To paint or not to paint a room yourself: That is the question that many a DIYer asks. When a dingy room needs freshening up, there’s no need to feel intimidated by the prospect of taping off woodwork, avoiding paint splatters and tedious cleanup. Armed with a dependable, contractor-grade OLFA utility knife and some practical, in-the-field advice from a seasoned contractor, it’s easy to paint with confidence—and achieve consistent, professional results every time.
John Potter, the owner of Potter the Painter in Milwaukee, Wisconsin, has painted professionally for more than 30 years. Potter says an OLFA 9mm stainless-steel utility knife —featuring OLFA’s hallmark snap-off blade technology and a stainless steel blade — is just as essential to his work as paintbrushes and rollers.
“I use my OLFA knives extensively for cutting tape, wallpaper and plastic,” Potter says. “I like the slim 9mm model because it fits easily in the side pocket of my painter’s pants.”
Potter also lauds the innovative snap-off-blade feature, which he says keeps his cuts accurate and efficient, not to mention improves on-the-job safety. “You’re 10 times more likely to cut yourself with a dull blade,” he points out. “Why? Because a dull blade requires more force, which increases the likelihood of the blade slipping off what you’re cutting and slicing yourself. And with the OLFA snap-off blades, as soon as a knife starts tearing tape instead of cutting it, I just snap off the dull end and a sharp new blade is ready to go.”
Over the years, Potter has picked up some great tricks of the trade.
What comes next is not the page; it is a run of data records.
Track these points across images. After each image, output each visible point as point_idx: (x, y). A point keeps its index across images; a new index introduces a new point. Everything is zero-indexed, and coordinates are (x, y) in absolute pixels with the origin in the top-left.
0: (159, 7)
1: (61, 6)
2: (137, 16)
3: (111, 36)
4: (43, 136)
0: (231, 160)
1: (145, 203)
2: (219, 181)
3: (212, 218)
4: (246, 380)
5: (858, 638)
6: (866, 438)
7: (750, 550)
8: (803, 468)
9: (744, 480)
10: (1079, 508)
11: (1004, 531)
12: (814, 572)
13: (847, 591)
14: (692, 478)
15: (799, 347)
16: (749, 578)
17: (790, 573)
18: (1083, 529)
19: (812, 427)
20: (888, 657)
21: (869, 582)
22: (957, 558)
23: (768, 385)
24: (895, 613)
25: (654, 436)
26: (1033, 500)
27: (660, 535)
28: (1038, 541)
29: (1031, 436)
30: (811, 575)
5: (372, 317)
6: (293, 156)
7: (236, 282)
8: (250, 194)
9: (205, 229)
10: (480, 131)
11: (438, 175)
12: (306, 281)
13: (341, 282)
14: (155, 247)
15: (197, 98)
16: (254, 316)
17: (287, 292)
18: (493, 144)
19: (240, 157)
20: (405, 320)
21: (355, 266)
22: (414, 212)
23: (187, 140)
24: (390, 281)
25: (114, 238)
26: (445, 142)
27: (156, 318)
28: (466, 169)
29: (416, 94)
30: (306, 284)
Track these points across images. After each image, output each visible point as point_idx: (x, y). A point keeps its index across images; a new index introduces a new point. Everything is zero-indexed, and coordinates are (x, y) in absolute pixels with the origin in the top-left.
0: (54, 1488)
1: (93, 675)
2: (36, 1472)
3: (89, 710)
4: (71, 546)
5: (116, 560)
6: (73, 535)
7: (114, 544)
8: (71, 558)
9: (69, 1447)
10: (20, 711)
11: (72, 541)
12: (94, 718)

Here are his top 10 tips for getting the job done efficiently and right:
- LOTION POTION. Before you start, liberally apply hand lotion partway up your wrists. The lotion blocks your skin pores and effectively forms a barrier that prevents paint from adhering; it should come off with just some warm water and dish soap. “It saves a lot of time,” Potter notes.
- RAZOR-SHARP EDGE. To obtain a clean edge while taping off a baseboard or other trim work, extend the tape about 1/16″ onto the wall, and then firmly press it down with a fingernail to achieve good adhesion and prevent paint bleed-through. When you remove the tape after the paint dries, it’ll leave a crisp line—especially if the baseboard and wall color contrast sharply. “If you don’t do it this way, you risk getting a wavy line because of things like (uneven) caulk or a baseboard that’s not plumb,” Potter explains. “And no one will notice that it (the line) is slightly on the wall because it’s so minor; it’ll only be visible if someone gets down on their hands and knees and views it there at eye level.”
- TAKE COVER. Use tarps or sheets to cover everything in the room you’re painting, or remove things from the room. “It’s amazing how far splatter travels,” Potter says.
- TINT HINT. If you’re painting a wall with a deep color—like red, for instance—pre-tint the primer paint to a medium-gray color. “Deep-tone products are mixed with a clear base, so they don’t cover as well as a paint with a tinted base,” Potter explains. “A tinted primer will minimize the need for a third top coat.”
- DOUBLE PRIME EVERY TIME: A primer coat of paint is critical because it seals the surface, which prevents the finish coat from sinking in and requiring a second coat. Double priming not only ensures a proper seal, it also provides a flatter surface that promotes a uniform sheen level when top-coated.
- ROLL MODEL. When you roll out paint, don’t do it in straight lines; instead, do it in “W” patterns that cross over a little onto a previously rolled area. That way the top coat won’t look segmented after it dries.
- THE GREAT COVER-UP. While a roller with a 3/8″ nap is recommended for flat walls, using a 1/2″ nap will leave stipple marks that can mask small wall imperfections. The 1/2″ nap also offers an easier way to create a textured appearance without the hassle of adding sand to the paint.
- SHINE ON. If you’re using enamel paint on trim, don’t go back and try to touch it up after you’ve brushed it out. This will make it ropy and uneven. If it needs touching up, let it dry thoroughly first, then lightly sand it before repainting.
- NO DRIPS OR DROPS. To clean latex-paint splatters and drips, use warm water and dish detergent. But if you don’t get to it for a few days, use a paint-removal product (though on woodwork, test it on an inconspicuous area first to be sure it doesn’t mar the finish).
- STAY IN SHAPE. After you clean a brush, vigorously spin the handle between both your hands over a sink. This removes most of the water. While the brush still is damp, put it back in its cardboard cover so it retains its original shape.
TIPS FROM THE PROS
- Wear safety glasses and a dust mask whenever using abrasives during prep work—even during vacuuming. Dust and small particulates act as an abrasive in your lungs and eyes.
- For latex paint, warm water and a little dish detergent works best for cleaning brushes. It acts as a degreaser, which removes the acrylic or vinyl “binders” in the paint.